10時間ぐっすり眠ったあとの日曜、午前5時。
まだ辺りは真っ暗で、みんな寝静まっているが、起きなくてはならない。
朝のトレーニングが私を待っている。
付き人は呑気にまだ寝ている。起こさなくてはならない。
肺活量のトレーニングも兼ねて、大きな声で泣く。
日々のトレーニングのおかげで、私は1−2時間平気で泣き叫び続けられる、と胸を張って言える。
朝に飲む牛乳が大好物だというのに、付き人が、もたもたしているので、より激しく泣いてみせる。
あー、この一杯がたまらない。
私はすっかり目覚めているというのに、付き人は私を暗がりのベッドに座らせようとする。
私にそんなことをしている暇はない。
もちろん、牛乳だけでは、朝食とは呼べない。
付き人に朝ごはんを求める。パンケーキとぶどうを完食。
付き人は、眠そうにあくびばかりしている。根性のないやつだ。
ウォームアップをする。わきで、付き人は床に横たわっている。
かまわず続ける。
もう一人の付き人が起きてきて、髪の長い方の付き人は、ベッドに戻っていった。
坊主の方の付き人と共に、地下にあるジムへ。
ジムでは、ボールを投げたり、トンネルをくぐったり、階段を登ったり、を順に繰り返すサーキットトレーニングに精を出した。

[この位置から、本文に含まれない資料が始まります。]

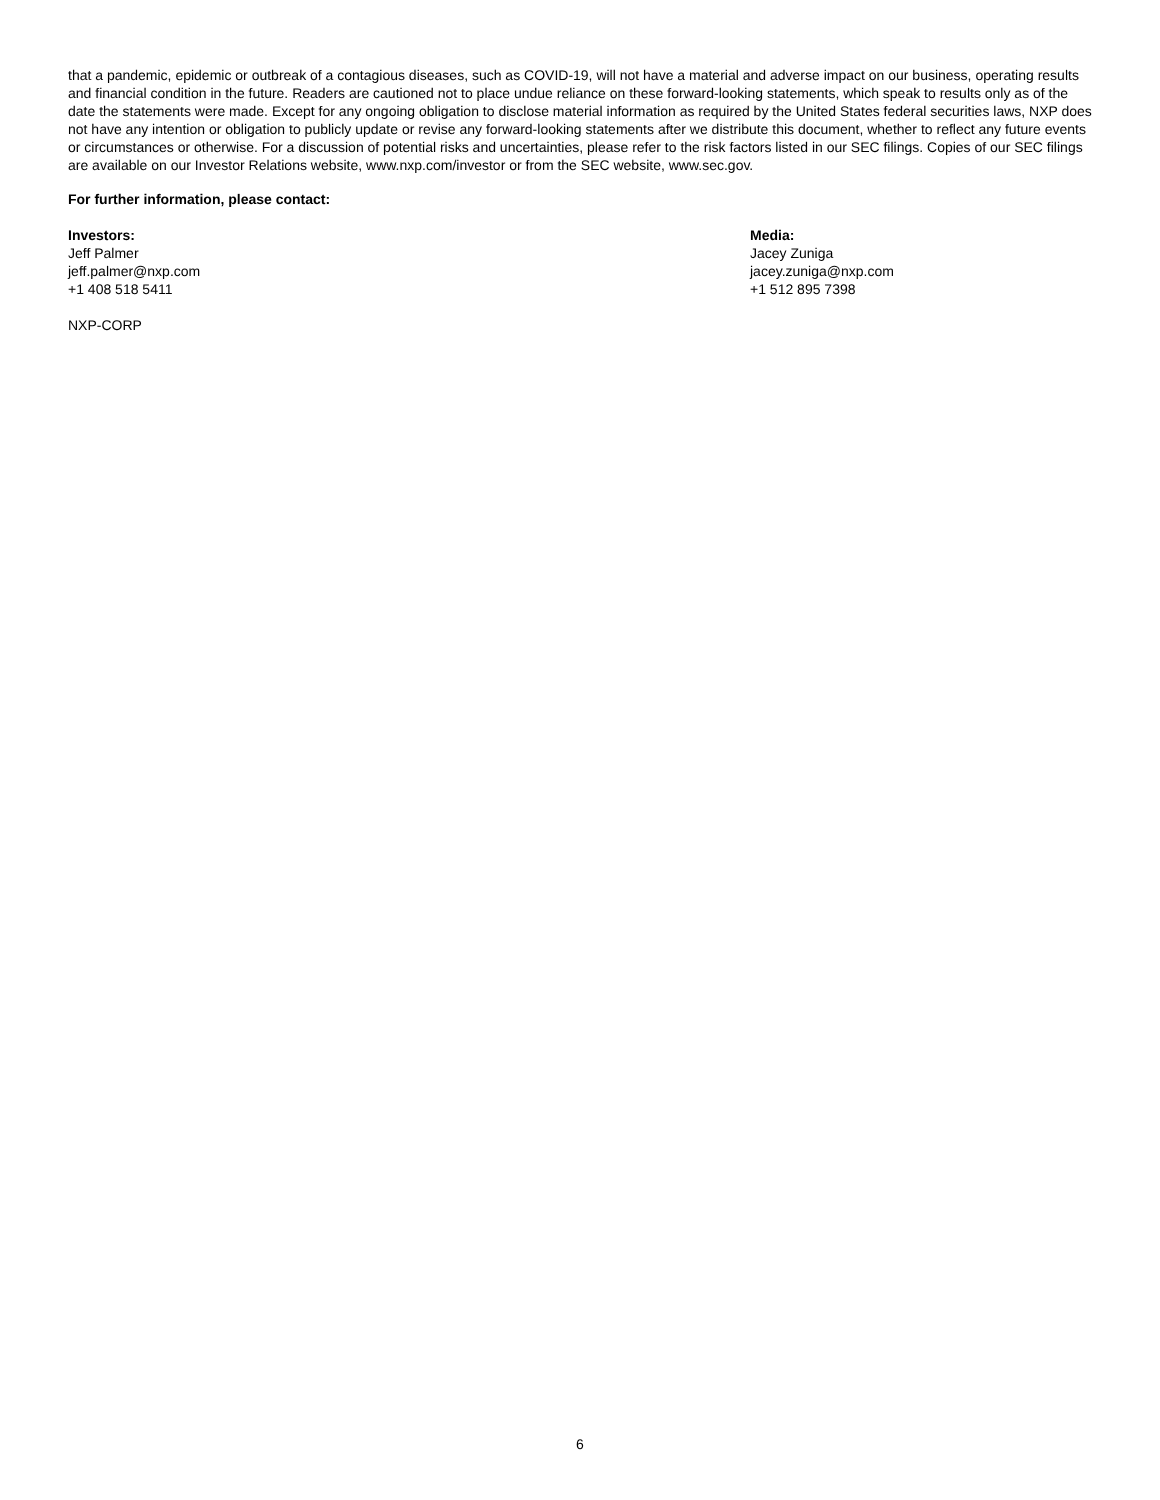that a pandemic, epidemic or outbreak of a contagious diseases, such as COVID-19, will not have a material and adverse impact on our business, operating results and financial condition in the future. Readers are cautioned not to place undue reliance on these forward-looking statements, which speak to results only as of the date the statements were made. Except for any ongoing obligation to disclose material information as required by the United States federal securities laws, NXP does not have any intention or obligation to publicly update or revise any forward-looking statements after we distribute this document, whether to reflect any future events or circumstances or otherwise. For a discussion of potential risks and uncertainties, please refer to the risk factors listed in our SEC filings. Copies of our SEC filings are available on our Investor Relations website, www.nxp.com/investor or from the SEC website, www.sec.gov.
For further information, please contact:
Investors:
Jeff Palmer
jeff.palmer@nxp.com
+1 408 518 5411
Media:
Jacey Zuniga
jacey.zuniga@nxp.com
+1 512 895 7398
NXP-CORP
6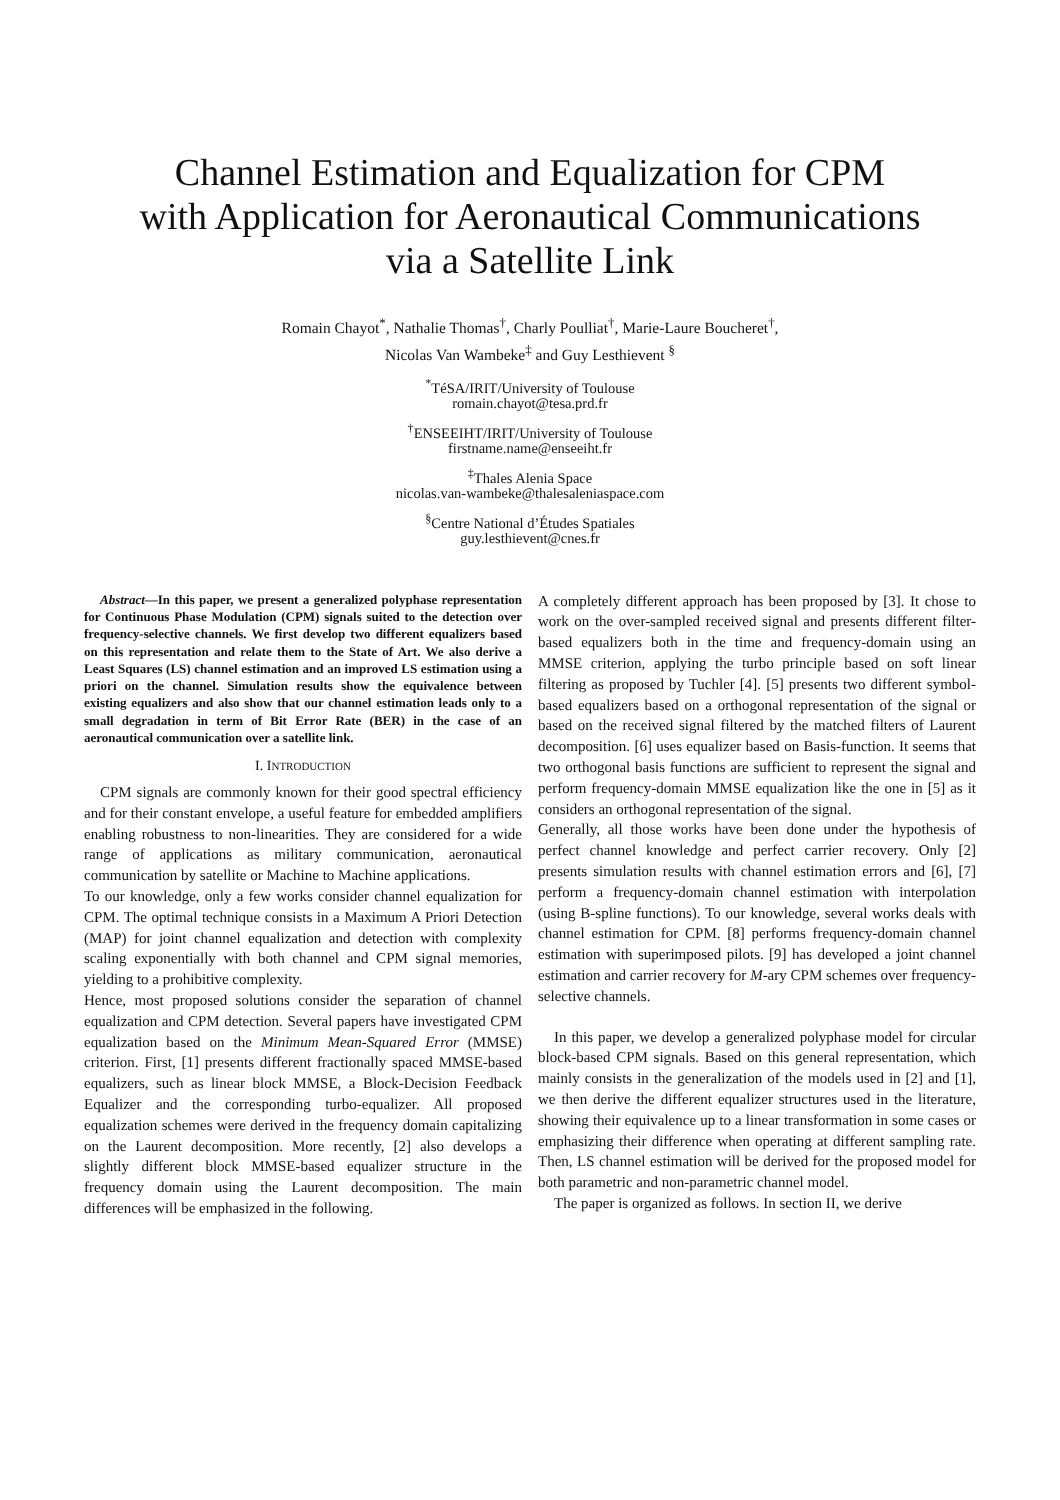Channel Estimation and Equalization for CPM
with Application for Aeronautical Communications
via a Satellite Link
Romain Chayot<sup>*</sup>, Nathalie Thomas<sup>†</sup>, Charly Poulliat<sup>†</sup>, Marie-Laure Boucheret<sup>†</sup>,
Nicolas Van Wambeke<sup>‡</sup> and Guy Lesthievent <sup>§</sup>
<sup>*</sup> TéSA/IRIT/University of Toulouse
romain.chayot@tesa.prd.fr
<sup>†</sup> ENSEEIHT/IRIT/University of Toulouse
firstname.name@enseeiht.fr
<sup>‡</sup> Thales Alenia Space
nicolas.van-wambeke@thalesaleniaspace.com
<sup>§</sup> Centre National d’Études Spatiales
guy.lesthievent@cnes.fr
Abstract—In this paper, we present a generalized polyphase representation for Continuous Phase Modulation (CPM) signals suited to the detection over frequency-selective channels. We first develop two different equalizers based on this representation and relate them to the State of Art. We also derive a Least Squares (LS) channel estimation and an improved LS estimation using a priori on the channel. Simulation results show the equivalence between existing equalizers and also show that our channel estimation leads only to a small degradation in term of Bit Error Rate (BER) in the case of an aeronautical communication over a satellite link.
I. INTRODUCTION
CPM signals are commonly known for their good spectral efficiency and for their constant envelope, a useful feature for embedded amplifiers enabling robustness to non-linearities. They are considered for a wide range of applications as military communication, aeronautical communication by satellite or Machine to Machine applications.
To our knowledge, only a few works consider channel equalization for CPM. The optimal technique consists in a Maximum A Priori Detection (MAP) for joint channel equalization and detection with complexity scaling exponentially with both channel and CPM signal memories, yielding to a prohibitive complexity.
Hence, most proposed solutions consider the separation of channel equalization and CPM detection. Several papers have investigated CPM equalization based on the Minimum Mean-Squared Error (MMSE) criterion. First, [1] presents different fractionally spaced MMSE-based equalizers, such as linear block MMSE, a Block-Decision Feedback Equalizer and the corresponding turbo-equalizer. All proposed equalization schemes were derived in the frequency domain capitalizing on the Laurent decomposition. More recently, [2] also develops a slightly different block MMSE-based equalizer structure in the frequency domain using the Laurent decomposition. The main differences will be emphasized in the following.
A completely different approach has been proposed by [3]. It chose to work on the over-sampled received signal and presents different filter-based equalizers both in the time and frequency-domain using an MMSE criterion, applying the turbo principle based on soft linear filtering as proposed by Tuchler [4]. [5] presents two different symbol-based equalizers based on a orthogonal representation of the signal or based on the received signal filtered by the matched filters of Laurent decomposition. [6] uses equalizer based on Basis-function. It seems that two orthogonal basis functions are sufficient to represent the signal and perform frequency-domain MMSE equalization like the one in [5] as it considers an orthogonal representation of the signal.
Generally, all those works have been done under the hypothesis of perfect channel knowledge and perfect carrier recovery. Only [2] presents simulation results with channel estimation errors and [6], [7] perform a frequency-domain channel estimation with interpolation (using B-spline functions). To our knowledge, several works deals with channel estimation for CPM. [8] performs frequency-domain channel estimation with superimposed pilots. [9] has developed a joint channel estimation and carrier recovery for M-ary CPM schemes over frequency-selective channels.
In this paper, we develop a generalized polyphase model for circular block-based CPM signals. Based on this general representation, which mainly consists in the generalization of the models used in [2] and [1], we then derive the different equalizer structures used in the literature, showing their equivalence up to a linear transformation in some cases or emphasizing their difference when operating at different sampling rate. Then, LS channel estimation will be derived for the proposed model for both parametric and non-parametric channel model.
The paper is organized as follows. In section II, we derive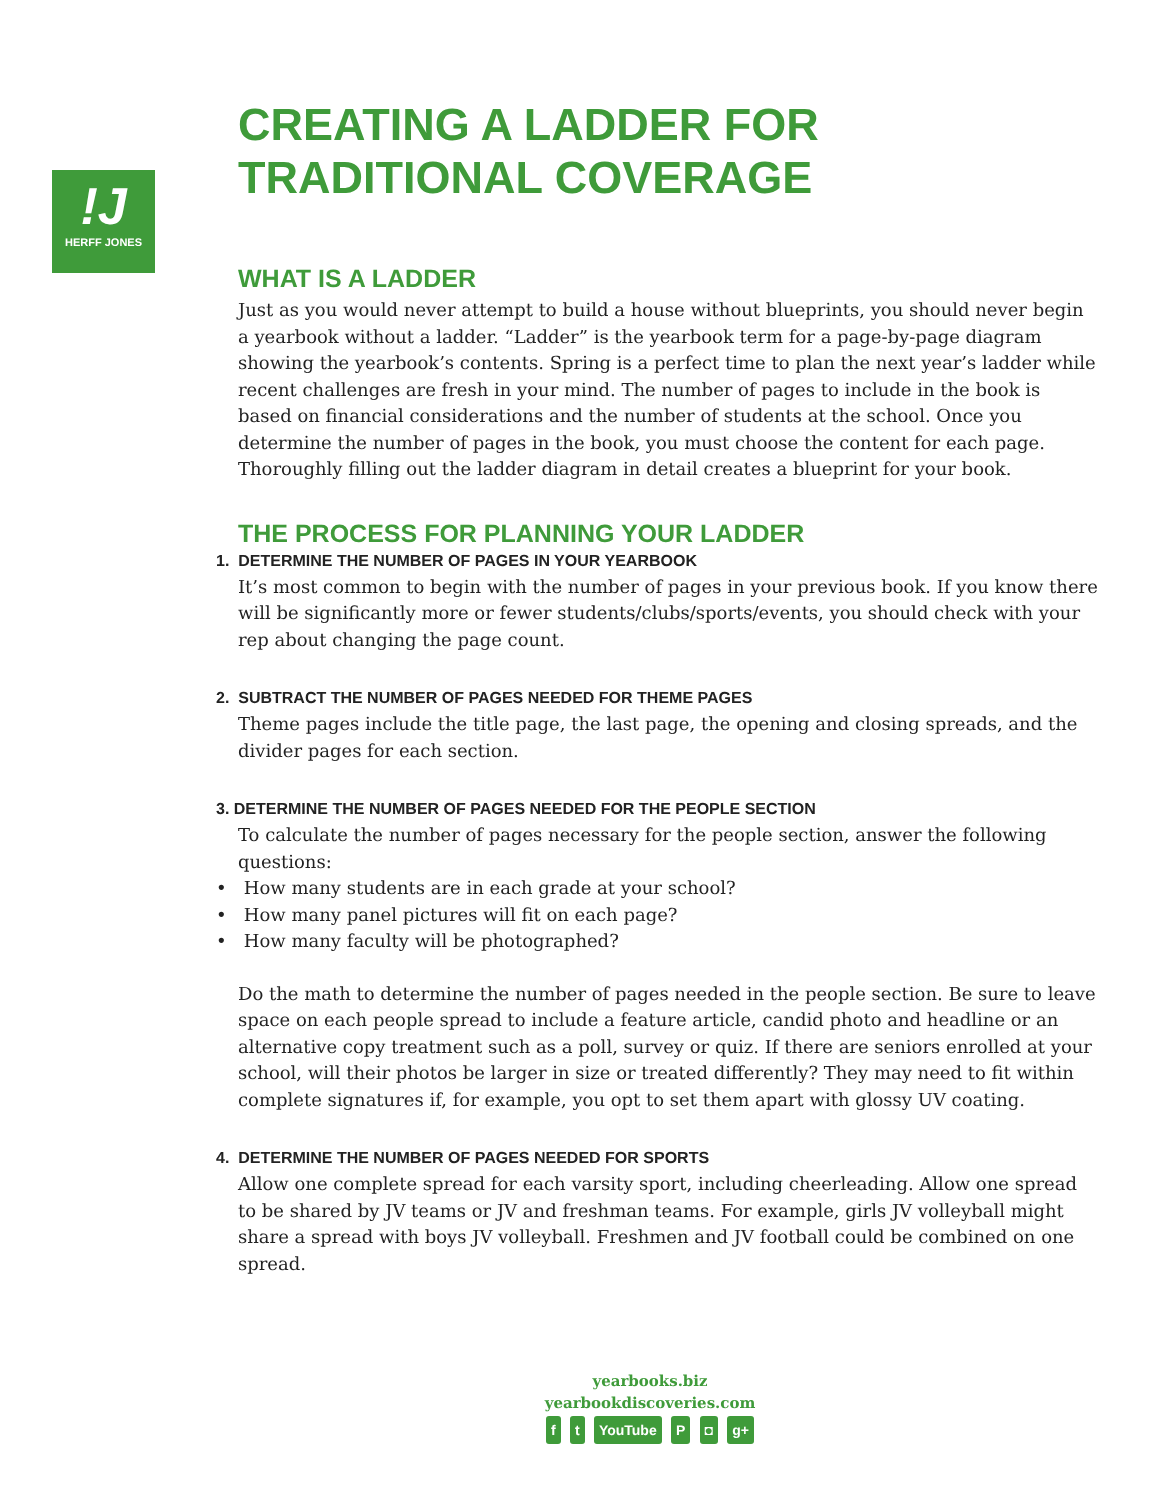!J
HERFF JONES
CREATING A LADDER FOR
TRADITIONAL COVERAGE
WHAT IS A LADDER
Just as you would never attempt to build a house without blueprints, you should never begin a yearbook without a ladder. “Ladder” is the yearbook term for a page-by-page diagram showing the yearbook’s contents. Spring is a perfect time to plan the next year’s ladder while recent challenges are fresh in your mind. The number of pages to include in the book is based on financial considerations and the number of students at the school. Once you determine the number of pages in the book, you must choose the content for each page. Thoroughly filling out the ladder diagram in detail creates a blueprint for your book.
THE PROCESS FOR PLANNING YOUR LADDER
1. DETERMINE THE NUMBER OF PAGES IN YOUR YEARBOOK
It’s most common to begin with the number of pages in your previous book. If you know there will be significantly more or fewer students/clubs/sports/events, you should check with your rep about changing the page count.
2. SUBTRACT THE NUMBER OF PAGES NEEDED FOR THEME PAGES
Theme pages include the title page, the last page, the opening and closing spreads, and the divider pages for each section.
3. DETERMINE THE NUMBER OF PAGES NEEDED FOR THE PEOPLE SECTION
To calculate the number of pages necessary for the people section, answer the following questions:
• How many students are in each grade at your school?
• How many panel pictures will fit on each page?
• How many faculty will be photographed?
Do the math to determine the number of pages needed in the people section. Be sure to leave space on each people spread to include a feature article, candid photo and headline or an alternative copy treatment such as a poll, survey or quiz. If there are seniors enrolled at your school, will their photos be larger in size or treated differently? They may need to fit within complete signatures if, for example, you opt to set them apart with glossy UV coating.
4. DETERMINE THE NUMBER OF PAGES NEEDED FOR SPORTS
Allow one complete spread for each varsity sport, including cheerleading. Allow one spread to be shared by JV teams or JV and freshman teams. For example, girls JV volleyball might share a spread with boys JV volleyball. Freshmen and JV football could be combined on one spread.
yearbooks.biz
yearbookdiscoveries.com
f t YouTube P ◘ g+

ここ最近は、階段を登るトレーニングに、最大のエネルギーを費やしてきた。
12段ある階段を登り切るには、体力面だけでなく、メンタル面の強化も怠れない。
目の前に立ちはだかる大きな階段に、どう立ち向かっていくか、そして、途中で襲ってくる恐怖心にどう打ち勝つか。
それが課題だった。
そして、今日、私はやり遂げた。
階段を無事登りきり、地下から1階への登頂に成功したのだ。
与力があった私は、登頂成功後も、登ったり降りたりを繰り返した。
付き人達からは、喜びと感嘆の声が聞かれた。しかし、私は極めて冷静であった。
私にとって、これは最初の一歩にしか過ぎない。
より困難な挑戦が私を待っているのだ。そして、私はそれに向けてトレーニングを続けていく。
一汗かいたし、小腹も空いたので、バナナを丸1本食す。
トレーニング後は、バナナに限る。
付き人が、少し横になって休むよう、しつこく進めるので、しょうがなく少し休むことにする。
日曜の午前9時。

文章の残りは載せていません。